● Directions for this task
Type out the data again, word for word and in full.

+++ Given records +++

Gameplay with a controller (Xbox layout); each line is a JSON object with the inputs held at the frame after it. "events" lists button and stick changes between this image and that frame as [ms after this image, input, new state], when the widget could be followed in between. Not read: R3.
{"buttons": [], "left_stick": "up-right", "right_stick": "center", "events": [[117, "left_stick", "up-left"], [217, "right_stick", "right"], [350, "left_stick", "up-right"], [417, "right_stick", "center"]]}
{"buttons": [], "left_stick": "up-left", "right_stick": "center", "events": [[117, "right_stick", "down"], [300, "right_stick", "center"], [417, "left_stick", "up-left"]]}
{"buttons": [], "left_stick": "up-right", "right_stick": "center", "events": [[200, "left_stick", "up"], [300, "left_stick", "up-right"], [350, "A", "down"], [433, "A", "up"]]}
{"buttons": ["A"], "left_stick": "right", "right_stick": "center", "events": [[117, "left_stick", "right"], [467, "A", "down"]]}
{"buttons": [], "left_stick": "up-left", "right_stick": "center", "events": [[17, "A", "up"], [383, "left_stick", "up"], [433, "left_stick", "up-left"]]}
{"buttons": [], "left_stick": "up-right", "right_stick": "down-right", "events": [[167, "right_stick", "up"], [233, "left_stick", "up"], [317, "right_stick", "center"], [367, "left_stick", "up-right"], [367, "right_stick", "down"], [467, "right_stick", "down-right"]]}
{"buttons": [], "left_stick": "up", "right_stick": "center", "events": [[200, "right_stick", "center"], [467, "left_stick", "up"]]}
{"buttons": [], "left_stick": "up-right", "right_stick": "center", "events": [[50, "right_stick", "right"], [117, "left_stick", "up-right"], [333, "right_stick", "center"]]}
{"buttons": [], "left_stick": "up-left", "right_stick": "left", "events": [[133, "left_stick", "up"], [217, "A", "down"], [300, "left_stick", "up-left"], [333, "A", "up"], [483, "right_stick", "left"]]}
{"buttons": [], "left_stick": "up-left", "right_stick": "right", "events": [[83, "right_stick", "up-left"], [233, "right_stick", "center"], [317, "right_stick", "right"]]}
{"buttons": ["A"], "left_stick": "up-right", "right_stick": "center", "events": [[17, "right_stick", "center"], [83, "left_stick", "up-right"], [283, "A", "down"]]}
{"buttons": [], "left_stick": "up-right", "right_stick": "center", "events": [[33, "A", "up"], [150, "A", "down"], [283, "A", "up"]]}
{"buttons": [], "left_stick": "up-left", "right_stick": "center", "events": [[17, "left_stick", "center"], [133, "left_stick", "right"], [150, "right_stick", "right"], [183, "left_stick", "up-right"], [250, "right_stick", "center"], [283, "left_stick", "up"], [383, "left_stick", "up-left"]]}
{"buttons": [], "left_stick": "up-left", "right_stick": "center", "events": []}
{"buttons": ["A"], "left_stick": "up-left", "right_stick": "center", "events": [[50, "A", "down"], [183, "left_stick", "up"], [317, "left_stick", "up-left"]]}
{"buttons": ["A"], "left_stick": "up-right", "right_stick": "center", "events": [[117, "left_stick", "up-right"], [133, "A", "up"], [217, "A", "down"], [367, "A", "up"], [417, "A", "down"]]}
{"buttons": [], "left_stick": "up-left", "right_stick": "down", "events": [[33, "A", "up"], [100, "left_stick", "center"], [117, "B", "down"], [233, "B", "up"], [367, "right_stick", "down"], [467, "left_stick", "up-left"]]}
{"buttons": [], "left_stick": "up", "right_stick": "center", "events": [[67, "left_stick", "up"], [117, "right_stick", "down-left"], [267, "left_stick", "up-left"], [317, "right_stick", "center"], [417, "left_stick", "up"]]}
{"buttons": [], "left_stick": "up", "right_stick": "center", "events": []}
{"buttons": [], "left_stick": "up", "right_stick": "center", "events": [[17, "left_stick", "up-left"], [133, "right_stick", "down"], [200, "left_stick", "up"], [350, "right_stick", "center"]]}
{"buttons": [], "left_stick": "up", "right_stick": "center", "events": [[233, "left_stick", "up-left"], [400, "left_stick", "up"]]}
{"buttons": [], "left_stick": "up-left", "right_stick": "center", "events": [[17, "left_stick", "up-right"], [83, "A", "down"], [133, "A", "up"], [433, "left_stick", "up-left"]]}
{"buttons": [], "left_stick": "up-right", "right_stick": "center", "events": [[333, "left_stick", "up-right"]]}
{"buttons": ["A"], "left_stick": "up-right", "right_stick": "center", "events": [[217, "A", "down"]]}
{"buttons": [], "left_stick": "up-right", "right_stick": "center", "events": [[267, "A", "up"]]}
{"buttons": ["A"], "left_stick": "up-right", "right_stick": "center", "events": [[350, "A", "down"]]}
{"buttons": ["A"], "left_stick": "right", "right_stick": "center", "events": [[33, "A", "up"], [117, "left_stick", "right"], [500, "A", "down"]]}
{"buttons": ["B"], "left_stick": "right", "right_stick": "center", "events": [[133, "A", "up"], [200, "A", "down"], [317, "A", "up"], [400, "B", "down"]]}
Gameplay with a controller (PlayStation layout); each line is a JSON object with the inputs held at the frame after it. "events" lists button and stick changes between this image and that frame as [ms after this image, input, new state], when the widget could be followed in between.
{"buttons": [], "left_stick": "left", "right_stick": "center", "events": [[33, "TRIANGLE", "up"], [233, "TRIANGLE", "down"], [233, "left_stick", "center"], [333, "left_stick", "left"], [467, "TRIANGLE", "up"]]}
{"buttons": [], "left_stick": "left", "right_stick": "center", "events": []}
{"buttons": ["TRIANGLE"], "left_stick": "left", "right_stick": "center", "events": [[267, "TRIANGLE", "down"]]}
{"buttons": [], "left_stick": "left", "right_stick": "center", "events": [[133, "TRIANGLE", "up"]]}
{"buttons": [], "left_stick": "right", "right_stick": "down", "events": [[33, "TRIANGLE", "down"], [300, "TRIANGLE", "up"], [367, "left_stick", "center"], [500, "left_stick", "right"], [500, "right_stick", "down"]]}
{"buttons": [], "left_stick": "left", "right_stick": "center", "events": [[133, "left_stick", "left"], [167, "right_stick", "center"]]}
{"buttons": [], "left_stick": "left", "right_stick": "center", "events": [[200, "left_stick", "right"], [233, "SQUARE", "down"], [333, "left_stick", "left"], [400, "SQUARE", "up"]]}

+++

● Task output
Gameplay with a controller (Xbox layout); each line is a JSON object with the inputs held at the frame after it. "events" lists button and stick changes between this image and that frame as [ms after this image, input, new state], when the widget could be followed in between. Not read: R3.
{"buttons": [], "left_stick": "up-right", "right_stick": "center", "events": [[117, "left_stick", "up-left"], [217, "right_stick", "right"], [350, "left_stick", "up-right"], [417, "right_stick", "center"]]}
{"buttons": [], "left_stick": "up-left", "right_stick": "center", "events": [[117, "right_stick", "down"], [300, "right_stick", "center"], [417, "left_stick", "up-left"]]}
{"buttons": [], "left_stick": "up-right", "right_stick": "center", "events": [[200, "left_stick", "up"], [300, "left_stick", "up-right"], [350, "A", "down"], [433, "A", "up"]]}
{"buttons": ["A"], "left_stick": "right", "right_stick": "center", "events": [[117, "left_stick", "right"], [467, "A", "down"]]}
{"buttons": [], "left_stick": "up-left", "right_stick": "center", "events": [[17, "A", "up"], [383, "left_stick", "up"], [433, "left_stick", "up-left"]]}
{"buttons": [], "left_stick": "up-right", "right_stick": "down-right", "events": [[167, "right_stick", "up"], [233, "left_stick", "up"], [317, "right_stick", "center"], [367, "left_stick", "up-right"], [367, "right_stick", "down"], [467, "right_stick", "down-right"]]}
{"buttons": [], "left_stick": "up", "right_stick": "center", "events": [[200, "right_stick", "center"], [467, "left_stick", "up"]]}
{"buttons": [], "left_stick": "up-right", "right_stick": "center", "events": [[50, "right_stick", "right"], [117, "left_stick", "up-right"], [333, "right_stick", "center"]]}
{"buttons": [], "left_stick": "up-left", "right_stick": "left", "events": [[133, "left_stick", "up"], [217, "A", "down"], [300, "left_stick", "up-left"], [333, "A", "up"], [483, "right_stick", "left"]]}
{"buttons": [], "left_stick": "up-left", "right_stick": "right", "events": [[83, "right_stick", "up-left"], [233, "right_stick", "center"], [317, "right_stick", "right"]]}
{"buttons": ["A"], "left_stick": "up-right", "right_stick": "center", "events": [[17, "right_stick", "center"], [83, "left_stick", "up-right"], [283, "A", "down"]]}
{"buttons": [], "left_stick": "up-right", "right_stick": "center", "events": [[33, "A", "up"], [150, "A", "down"], [283, "A", "up"]]}
{"buttons": [], "left_stick": "up-left", "right_stick": "center", "events": [[17, "left_stick", "center"], [133, "left_stick", "right"], [150, "right_stick", "right"], [183, "left_stick", "up-right"], [250, "right_stick", "center"], [283, "left_stick", "up"], [383, "left_stick", "up-left"]]}
{"buttons": [], "left_stick": "up-left", "right_stick": "center", "events": []}
{"buttons": ["A"], "left_stick": "up-left", "right_stick": "center", "events": [[50, "A", "down"], [183, "left_stick", "up"], [317, "left_stick", "up-left"]]}
{"buttons": ["A"], "left_stick": "up-right", "right_stick": "center", "events": [[117, "left_stick", "up-right"], [133, "A", "up"], [217, "A", "down"], [367, "A", "up"], [417, "A", "down"]]}
{"buttons": [], "left_stick": "up-left", "right_stick": "down", "events": [[33, "A", "up"], [100, "left_stick", "center"], [117, "B", "down"], [233, "B", "up"], [367, "right_stick", "down"], [467, "left_stick", "up-left"]]}
{"buttons": [], "left_stick": "up", "right_stick": "center", "events": [[67, "left_stick", "up"], [117, "right_stick", "down-left"], [267, "left_stick", "up-left"], [317, "right_stick", "center"], [417, "left_stick", "up"]]}
{"buttons": [], "left_stick": "up", "right_stick": "center", "events": []}
{"buttons": [], "left_stick": "up", "right_stick": "center", "events": [[17, "left_stick", "up-left"], [133, "right_stick", "down"], [200, "left_stick", "up"], [350, "right_stick", "center"]]}
{"buttons": [], "left_stick": "up", "right_stick": "center", "events": [[233, "left_stick", "up-left"], [400, "left_stick", "up"]]}
{"buttons": [], "left_stick": "up-left", "right_stick": "center", "events": [[17, "left_stick", "up-right"], [83, "A", "down"], [133, "A", "up"], [433, "left_stick", "up-left"]]}
{"buttons": [], "left_stick": "up-right", "right_stick": "center", "events": [[333, "left_stick", "up-right"]]}
{"buttons": ["A"], "left_stick": "up-right", "right_stick": "center", "events": [[217, "A", "down"]]}
{"buttons": [], "left_stick": "up-right", "right_stick": "center", "events": [[267, "A", "up"]]}
{"buttons": ["A"], "left_stick": "up-right", "right_stick": "center", "events": [[350, "A", "down"]]}
{"buttons": ["A"], "left_stick": "right", "right_stick": "center", "events": [[33, "A", "up"], [117, "left_stick", "right"], [500, "A", "down"]]}
{"buttons": ["B"], "left_stick": "right", "right_stick": "center", "events": [[133, "A", "up"], [200, "A", "down"], [317, "A", "up"], [400, "B", "down"]]}
Gameplay with a controller (PlayStation layout); each line is a JSON object with the inputs held at the frame after it. "events" lists button and stick changes between this image and that frame as [ms after this image, input, new state], when the widget could be followed in between.
{"buttons": [], "left_stick": "left", "right_stick": "center", "events": [[33, "TRIANGLE", "up"], [233, "TRIANGLE", "down"], [233, "left_stick", "center"], [333, "left_stick", "left"], [467, "TRIANGLE", "up"]]}
{"buttons": [], "left_stick": "left", "right_stick": "center", "events": []}
{"buttons": ["TRIANGLE"], "left_stick": "left", "right_stick": "center", "events": [[267, "TRIANGLE", "down"]]}
{"buttons": [], "left_stick": "left", "right_stick": "center", "events": [[133, "TRIANGLE", "up"]]}
{"buttons": [], "left_stick": "right", "right_stick": "down", "events": [[33, "TRIANGLE", "down"], [300, "TRIANGLE", "up"], [367, "left_stick", "center"], [500, "left_stick", "right"], [500, "right_stick", "down"]]}
{"buttons": [], "left_stick": "left", "right_stick": "center", "events": [[133, "left_stick", "left"], [167, "right_stick", "center"]]}
{"buttons": [], "left_stick": "left", "right_stick": "center", "events": [[200, "left_stick", "right"], [233, "SQUARE", "down"], [333, "left_stick", "left"], [400, "SQUARE", "up"]]}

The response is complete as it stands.